As competências da vida em sociedade, do relacionamento, do olhar no olho, das leituras facial e corporal estão caindo em desuso. O que vale são os ícones, carinhas das mais variadas formas que até dicionário já exigem para saber o que querem dizer. Não mais se precisa ter palavras: basta uma coleção de carinhas (emojis)!
Salvo engano de alguém que se coloca pessimista, estamos regredindo para os tempos da caverna quando, por falta de vocabulário, se sentavam à volta da fogueira para contemplar as labaredas.
Marcos Inhauser
Aristóteles, em sua obra Política fez a declaração que se tornou célebre e paradigmática: somo seres políticos. Ele fez tal afirmação a partir da constatação de que a cidade é uma comunidade, formada com vistas ao bem-comum, onde as ações dos habitantes visam um bem. Portanto, todos participam da vida da polis (cidade) e a atuação deles na comunidade é política. Logo, esta atuação se dá no contexto social e comunitário, nunca na atuação isolada e solitária. Viver em sociedade exige interação e integração com os demais.
Isto era verdade nas sociedades rurais, onde o sistema cooperativo era fundamental para que se alcançassem os objetivos do grupo: boas colheitas ou cuidado excelente do rebanho. Adicione-se a isto a diminuta rede de contatos que a vida rural permitia. Os encontros nas festas ou aos domingos nos eventos religiosos eram a única forma de expandir os contatos, o que era valorizado.
Com a gradativa transferência para o ambiente urbano, os contatos extrafamiliares foram se intensificando e, inversamente, a qualidade deles foi sendo comprometida. Cada vez se conhece mais gente com as quais se têm um relacionamento formal. Trabalha-se em empresas e corporações, em um ambiente competitivo, onde cada qual precisa mostrar suas habilidades e talentos e onde o colega pode ser uma ameaça ao desenvolvimento ou crescimento profissionais. São as “amizades profissionais”. Evidência disto é o surgimento dos networks, redes de relacionamentos profissionais onde, na medida do possível e conveniência, há algum tipo de ajuda comunitária.

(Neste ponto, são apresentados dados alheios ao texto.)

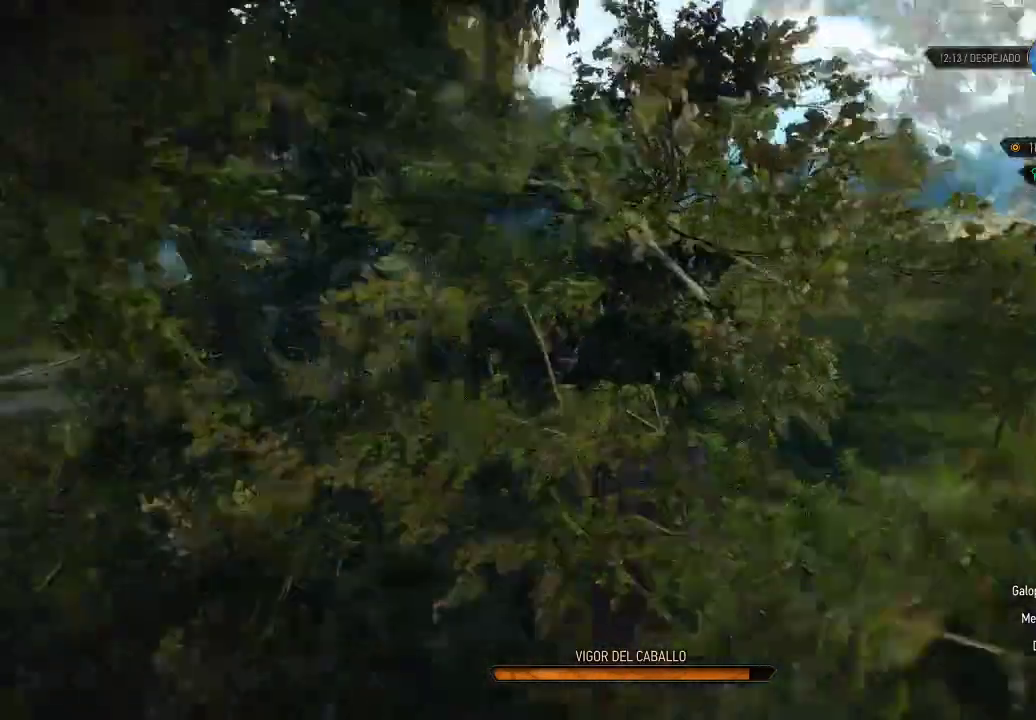
{"buttons": ["A"], "left_stick": "up", "right_stick": "center", "events": []}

Os meios de comunicação tiveram sua contribuição. A mesma notícia é vista por milhões, a mesma piada ouvida por toda a rede de relacionamentos, os mesmos programas são assistidos por expressiva maioria dos conhecidos. Esta massificação torna as conversas problemáticas porque é difícil trazer algo novo ou diferente. No mais das vezes, as conversas acrescentam algo para alguém que não teve a oportunidade de ver o que as mídias trouxeram. Com a recente customização da programação, onde cada qual pode ver o que lhe interessa na hora em que está disponível, sem a necessidade de estar à frente do televisor no horário predeterminado pela emissora, se produz a massificação pela audiência do que interessa.
Este processo de tornar-se um entre milhões gerou, no meu entender, alguns comportamentos típicos da geração solidão. O primeiro deles é a necessidade de postar selfies todos os dias, forma um tanto patológica de pedir que as pessoas olhem para a pessoa. Isto me faz lembrar da Elaine, quando criança, que pedia: “tio, olha prá mim!” A cada post uma ansiedade para saber quantos likes teve.

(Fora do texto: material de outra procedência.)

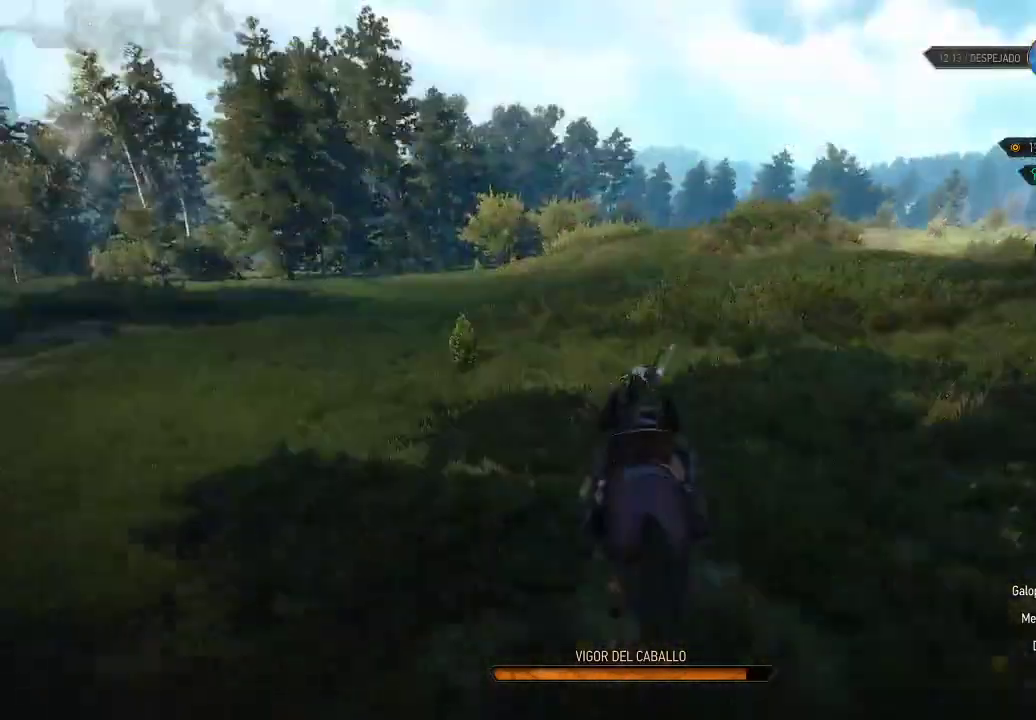
{"buttons": ["A"], "left_stick": "up", "right_stick": "center", "events": []}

Outro comportamento é a onda das tatuagens. Acho que isto é uma forma de busca de identidade pelo diferencial que os desenhos ou símbolos afixados ao corpo pode dar. É uma forma de dizer: olha como sou diferente! Quanto mais tatuagem, mais garantia de chamar a atenção e ser notado.
As competências da vida em sociedade, do relacionamento, do olhar no olho, das leituras facial e corporal estão caindo em desuso. O que vale são os ícones, carinhas das mais variadas formas que até dicionário já exigem para saber o que querem dizer. Não mais se precisa ter palavras: basta uma coleção de carinhas (emojis)!
Salvo engano de alguém que se coloca pessimista, estamos regredindo para os tempos da caverna quando, por falta de vocabulário, se sentavam à volta da fogueira para contemplar as labaredas.